··· Working data ···

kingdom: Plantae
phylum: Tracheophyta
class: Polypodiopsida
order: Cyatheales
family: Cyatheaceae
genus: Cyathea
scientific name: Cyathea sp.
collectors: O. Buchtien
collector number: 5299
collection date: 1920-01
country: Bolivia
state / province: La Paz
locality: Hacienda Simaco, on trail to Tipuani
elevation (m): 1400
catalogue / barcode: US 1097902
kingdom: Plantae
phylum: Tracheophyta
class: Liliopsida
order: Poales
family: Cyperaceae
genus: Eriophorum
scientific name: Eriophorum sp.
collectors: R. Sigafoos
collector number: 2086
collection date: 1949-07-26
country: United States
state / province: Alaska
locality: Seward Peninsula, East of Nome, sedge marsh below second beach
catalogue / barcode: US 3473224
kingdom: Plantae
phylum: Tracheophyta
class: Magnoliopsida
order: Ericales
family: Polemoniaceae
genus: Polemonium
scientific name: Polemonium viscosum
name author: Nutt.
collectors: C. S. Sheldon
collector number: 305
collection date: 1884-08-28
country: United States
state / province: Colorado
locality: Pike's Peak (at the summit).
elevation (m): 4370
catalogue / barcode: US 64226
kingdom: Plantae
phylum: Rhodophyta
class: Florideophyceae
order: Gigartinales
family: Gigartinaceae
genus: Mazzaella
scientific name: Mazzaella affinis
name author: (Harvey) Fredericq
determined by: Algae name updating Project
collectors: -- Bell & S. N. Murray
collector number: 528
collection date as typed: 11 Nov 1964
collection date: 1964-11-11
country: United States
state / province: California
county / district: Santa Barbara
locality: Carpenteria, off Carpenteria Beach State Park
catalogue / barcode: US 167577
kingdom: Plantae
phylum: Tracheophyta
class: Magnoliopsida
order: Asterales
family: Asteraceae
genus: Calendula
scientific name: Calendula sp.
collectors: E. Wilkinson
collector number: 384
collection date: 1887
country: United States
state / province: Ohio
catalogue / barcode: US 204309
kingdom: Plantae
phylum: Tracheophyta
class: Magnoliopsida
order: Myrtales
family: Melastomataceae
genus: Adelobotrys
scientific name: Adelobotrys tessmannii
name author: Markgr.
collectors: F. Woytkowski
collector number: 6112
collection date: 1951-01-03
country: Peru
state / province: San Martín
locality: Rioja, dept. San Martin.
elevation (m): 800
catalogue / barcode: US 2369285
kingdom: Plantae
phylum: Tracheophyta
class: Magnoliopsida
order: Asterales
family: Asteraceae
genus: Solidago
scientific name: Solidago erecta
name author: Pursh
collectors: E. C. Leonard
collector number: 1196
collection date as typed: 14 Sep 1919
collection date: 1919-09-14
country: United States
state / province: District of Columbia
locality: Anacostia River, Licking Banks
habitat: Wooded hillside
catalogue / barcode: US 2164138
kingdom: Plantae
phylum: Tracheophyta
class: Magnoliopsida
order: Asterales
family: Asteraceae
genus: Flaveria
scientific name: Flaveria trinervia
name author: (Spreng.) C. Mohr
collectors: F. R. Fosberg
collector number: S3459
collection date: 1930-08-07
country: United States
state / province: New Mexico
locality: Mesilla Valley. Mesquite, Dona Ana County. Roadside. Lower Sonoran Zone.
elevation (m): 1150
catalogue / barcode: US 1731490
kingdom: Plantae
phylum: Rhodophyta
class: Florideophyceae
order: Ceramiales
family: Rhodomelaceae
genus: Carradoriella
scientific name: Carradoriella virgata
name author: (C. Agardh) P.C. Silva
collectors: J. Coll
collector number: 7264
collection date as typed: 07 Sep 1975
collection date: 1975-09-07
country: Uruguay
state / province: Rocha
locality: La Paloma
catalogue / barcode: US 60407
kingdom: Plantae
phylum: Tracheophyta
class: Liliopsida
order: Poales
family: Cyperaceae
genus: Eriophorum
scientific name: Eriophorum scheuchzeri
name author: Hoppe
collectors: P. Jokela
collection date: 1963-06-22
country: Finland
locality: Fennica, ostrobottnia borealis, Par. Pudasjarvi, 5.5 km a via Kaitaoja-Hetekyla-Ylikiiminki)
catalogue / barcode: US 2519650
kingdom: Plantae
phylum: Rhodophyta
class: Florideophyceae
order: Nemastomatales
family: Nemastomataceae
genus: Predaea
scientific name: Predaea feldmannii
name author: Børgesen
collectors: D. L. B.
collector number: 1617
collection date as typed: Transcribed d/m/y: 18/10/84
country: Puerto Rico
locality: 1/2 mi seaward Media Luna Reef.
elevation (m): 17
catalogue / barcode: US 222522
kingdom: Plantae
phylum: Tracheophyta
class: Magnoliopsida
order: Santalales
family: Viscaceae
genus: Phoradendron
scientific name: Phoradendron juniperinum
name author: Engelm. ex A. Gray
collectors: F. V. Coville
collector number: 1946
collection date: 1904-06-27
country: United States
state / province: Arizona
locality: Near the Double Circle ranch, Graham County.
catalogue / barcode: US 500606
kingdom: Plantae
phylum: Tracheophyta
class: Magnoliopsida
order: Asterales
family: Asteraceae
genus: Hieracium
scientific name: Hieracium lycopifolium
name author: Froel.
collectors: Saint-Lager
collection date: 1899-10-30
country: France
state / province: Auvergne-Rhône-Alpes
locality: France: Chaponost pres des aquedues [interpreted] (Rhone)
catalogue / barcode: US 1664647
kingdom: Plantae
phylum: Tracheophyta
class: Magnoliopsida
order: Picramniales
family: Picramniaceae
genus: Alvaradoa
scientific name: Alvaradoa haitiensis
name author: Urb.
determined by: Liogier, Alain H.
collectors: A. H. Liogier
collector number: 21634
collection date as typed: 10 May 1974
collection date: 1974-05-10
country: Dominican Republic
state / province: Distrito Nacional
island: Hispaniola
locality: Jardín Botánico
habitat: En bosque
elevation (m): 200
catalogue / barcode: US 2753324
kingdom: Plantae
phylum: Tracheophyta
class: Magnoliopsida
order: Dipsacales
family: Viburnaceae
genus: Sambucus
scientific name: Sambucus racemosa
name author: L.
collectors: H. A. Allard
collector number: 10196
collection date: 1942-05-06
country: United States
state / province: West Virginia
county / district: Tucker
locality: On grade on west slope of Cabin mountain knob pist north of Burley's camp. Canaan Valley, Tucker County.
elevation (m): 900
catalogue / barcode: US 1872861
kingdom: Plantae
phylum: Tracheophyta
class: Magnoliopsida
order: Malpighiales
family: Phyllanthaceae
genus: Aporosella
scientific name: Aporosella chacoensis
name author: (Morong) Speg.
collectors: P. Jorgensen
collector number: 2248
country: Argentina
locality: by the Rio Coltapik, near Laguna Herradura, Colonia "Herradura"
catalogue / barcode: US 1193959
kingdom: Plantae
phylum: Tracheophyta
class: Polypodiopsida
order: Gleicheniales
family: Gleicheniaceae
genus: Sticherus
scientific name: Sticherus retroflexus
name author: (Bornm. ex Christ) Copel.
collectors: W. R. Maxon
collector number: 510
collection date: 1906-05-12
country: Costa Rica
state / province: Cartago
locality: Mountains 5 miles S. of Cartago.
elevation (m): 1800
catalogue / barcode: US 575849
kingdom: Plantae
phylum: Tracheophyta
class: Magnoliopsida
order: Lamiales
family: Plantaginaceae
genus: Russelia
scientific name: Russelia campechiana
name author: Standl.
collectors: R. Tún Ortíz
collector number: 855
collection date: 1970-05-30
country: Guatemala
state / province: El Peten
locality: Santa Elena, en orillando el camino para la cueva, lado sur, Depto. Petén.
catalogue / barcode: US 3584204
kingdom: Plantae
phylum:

···

Your goal:
Return all of the lines above word for word, in the same order.

Task solution:
kingdom: Plantae
phylum: Tracheophyta
class: Polypodiopsida
order: Cyatheales
family: Cyatheaceae
genus: Cyathea
scientific name: Cyathea sp.
collectors: O. Buchtien
collector number: 5299
collection date: 1920-01
country: Bolivia
state / province: La Paz
locality: Hacienda Simaco, on trail to Tipuani
elevation (m): 1400
catalogue / barcode: US 1097902
kingdom: Plantae
phylum: Tracheophyta
class: Liliopsida
order: Poales
family: Cyperaceae
genus: Eriophorum
scientific name: Eriophorum sp.
collectors: R. Sigafoos
collector number: 2086
collection date: 1949-07-26
country: United States
state / province: Alaska
locality: Seward Peninsula, East of Nome, sedge marsh below second beach
catalogue / barcode: US 3473224
kingdom: Plantae
phylum: Tracheophyta
class: Magnoliopsida
order: Ericales
family: Polemoniaceae
genus: Polemonium
scientific name: Polemonium viscosum
name author: Nutt.
collectors: C. S. Sheldon
collector number: 305
collection date: 1884-08-28
country: United States
state / province: Colorado
locality: Pike's Peak (at the summit).
elevation (m): 4370
catalogue / barcode: US 64226
kingdom: Plantae
phylum: Rhodophyta
class: Florideophyceae
order: Gigartinales
family: Gigartinaceae
genus: Mazzaella
scientific name: Mazzaella affinis
name author: (Harvey) Fredericq
determined by: Algae name updating Project
collectors: -- Bell & S. N. Murray
collector number: 528
collection date as typed: 11 Nov 1964
collection date: 1964-11-11
country: United States
state / province: California
county / district: Santa Barbara
locality: Carpenteria, off Carpenteria Beach State Park
catalogue / barcode: US 167577
kingdom: Plantae
phylum: Tracheophyta
class: Magnoliopsida
order: Asterales
family: Asteraceae
genus: Calendula
scientific name: Calendula sp.
collectors: E. Wilkinson
collector number: 384
collection date: 1887
country: United States
state / province: Ohio
catalogue / barcode: US 204309
kingdom: Plantae
phylum: Tracheophyta
class: Magnoliopsida
order: Myrtales
family: Melastomataceae
genus: Adelobotrys
scientific name: Adelobotrys tessmannii
name author: Markgr.
collectors: F. Woytkowski
collector number: 6112
collection date: 1951-01-03
country: Peru
state / province: San Martín
locality: Rioja, dept. San Martin.
elevation (m): 800
catalogue / barcode: US 2369285
kingdom: Plantae
phylum: Tracheophyta
class: Magnoliopsida
order: Asterales
family: Asteraceae
genus: Solidago
scientific name: Solidago erecta
name author: Pursh
collectors: E. C. Leonard
collector number: 1196
collection date as typed: 14 Sep 1919
collection date: 1919-09-14
country: United States
state / province: District of Columbia
locality: Anacostia River, Licking Banks
habitat: Wooded hillside
catalogue / barcode: US 2164138
kingdom: Plantae
phylum: Tracheophyta
class: Magnoliopsida
order: Asterales
family: Asteraceae
genus: Flaveria
scientific name: Flaveria trinervia
name author: (Spreng.) C. Mohr
collectors: F. R. Fosberg
collector number: S3459
collection date: 1930-08-07
country: United States
state / province: New Mexico
locality: Mesilla Valley. Mesquite, Dona Ana County. Roadside. Lower Sonoran Zone.
elevation (m): 1150
catalogue / barcode: US 1731490
kingdom: Plantae
phylum: Rhodophyta
class: Florideophyceae
order: Ceramiales
family: Rhodomelaceae
genus: Carradoriella
scientific name: Carradoriella virgata
name author: (C. Agardh) P.C. Silva
collectors: J. Coll
collector number: 7264
collection date as typed: 07 Sep 1975
collection date: 1975-09-07
country: Uruguay
state / province: Rocha
locality: La Paloma
catalogue / barcode: US 60407
kingdom: Plantae
phylum: Tracheophyta
class: Liliopsida
order: Poales
family: Cyperaceae
genus: Eriophorum
scientific name: Eriophorum scheuchzeri
name author: Hoppe
collectors: P. Jokela
collection date: 1963-06-22
country: Finland
locality: Fennica, ostrobottnia borealis, Par. Pudasjarvi, 5.5 km a via Kaitaoja-Hetekyla-Ylikiiminki)
catalogue / barcode: US 2519650
kingdom: Plantae
phylum: Rhodophyta
class: Florideophyceae
order: Nemastomatales
family: Nemastomataceae
genus: Predaea
scientific name: Predaea feldmannii
name author: Børgesen
collectors: D. L. B.
collector number: 1617
collection date as typed: Transcribed d/m/y: 18/10/84
country: Puerto Rico
locality: 1/2 mi seaward Media Luna Reef.
elevation (m): 17
catalogue / barcode: US 222522
kingdom: Plantae
phylum: Tracheophyta
class: Magnoliopsida
order: Santalales
family: Viscaceae
genus: Phoradendron
scientific name: Phoradendron juniperinum
name author: Engelm. ex A. Gray
collectors: F. V. Coville
collector number: 1946
collection date: 1904-06-27
country: United States
state / province: Arizona
locality: Near the Double Circle ranch, Graham County.
catalogue / barcode: US 500606
kingdom: Plantae
phylum: Tracheophyta
class: Magnoliopsida
order: Asterales
family: Asteraceae
genus: Hieracium
scientific name: Hieracium lycopifolium
name author: Froel.
collectors: Saint-Lager
collection date: 1899-10-30
country: France
state / province: Auvergne-Rhône-Alpes
locality: France: Chaponost pres des aquedues [interpreted] (Rhone)
catalogue / barcode: US 1664647
kingdom: Plantae
phylum: Tracheophyta
class: Magnoliopsida
order: Picramniales
family: Picramniaceae
genus: Alvaradoa
scientific name: Alvaradoa haitiensis
name author: Urb.
determined by: Liogier, Alain H.
collectors: A. H. Liogier
collector number: 21634
collection date as typed: 10 May 1974
collection date: 1974-05-10
country: Dominican Republic
state / province: Distrito Nacional
island: Hispaniola
locality: Jardín Botánico
habitat: En bosque
elevation (m): 200
catalogue / barcode: US 2753324
kingdom: Plantae
phylum: Tracheophyta
class: Magnoliopsida
order: Dipsacales
family: Viburnaceae
genus: Sambucus
scientific name: Sambucus racemosa
name author: L.
collectors: H. A. Allard
collector number: 10196
collection date: 1942-05-06
country: United States
state / province: West Virginia
county / district: Tucker
locality: On grade on west slope of Cabin mountain knob pist north of Burley's camp. Canaan Valley, Tucker County.
elevation (m): 900
catalogue / barcode: US 1872861
kingdom: Plantae
phylum: Tracheophyta
class: Magnoliopsida
order: Malpighiales
family: Phyllanthaceae
genus: Aporosella
scientific name: Aporosella chacoensis
name author: (Morong) Speg.
collectors: P. Jorgensen
collector number: 2248
country: Argentina
locality: by the Rio Coltapik, near Laguna Herradura, Colonia "Herradura"
catalogue / barcode: US 1193959
kingdom: Plantae
phylum: Tracheophyta
class: Polypodiopsida
order: Gleicheniales
family: Gleicheniaceae
genus: Sticherus
scientific name: Sticherus retroflexus
name author: (Bornm. ex Christ) Copel.
collectors: W. R. Maxon
collector number: 510
collection date: 1906-05-12
country: Costa Rica
state / province: Cartago
locality: Mountains 5 miles S. of Cartago.
elevation (m): 1800
catalogue / barcode: US 575849
kingdom: Plantae
phylum: Tracheophyta
class: Magnoliopsida
order: Lamiales
family: Plantaginaceae
genus: Russelia
scientific name: Russelia campechiana
name author: Standl.
collectors: R. Tún Ortíz
collector number: 855
collection date: 1970-05-30
country: Guatemala
state / province: El Peten
locality: Santa Elena, en orillando el camino para la cueva, lado sur, Depto. Petén.
catalogue / barcode: US 3584204
kingdom: Plantae
phylum:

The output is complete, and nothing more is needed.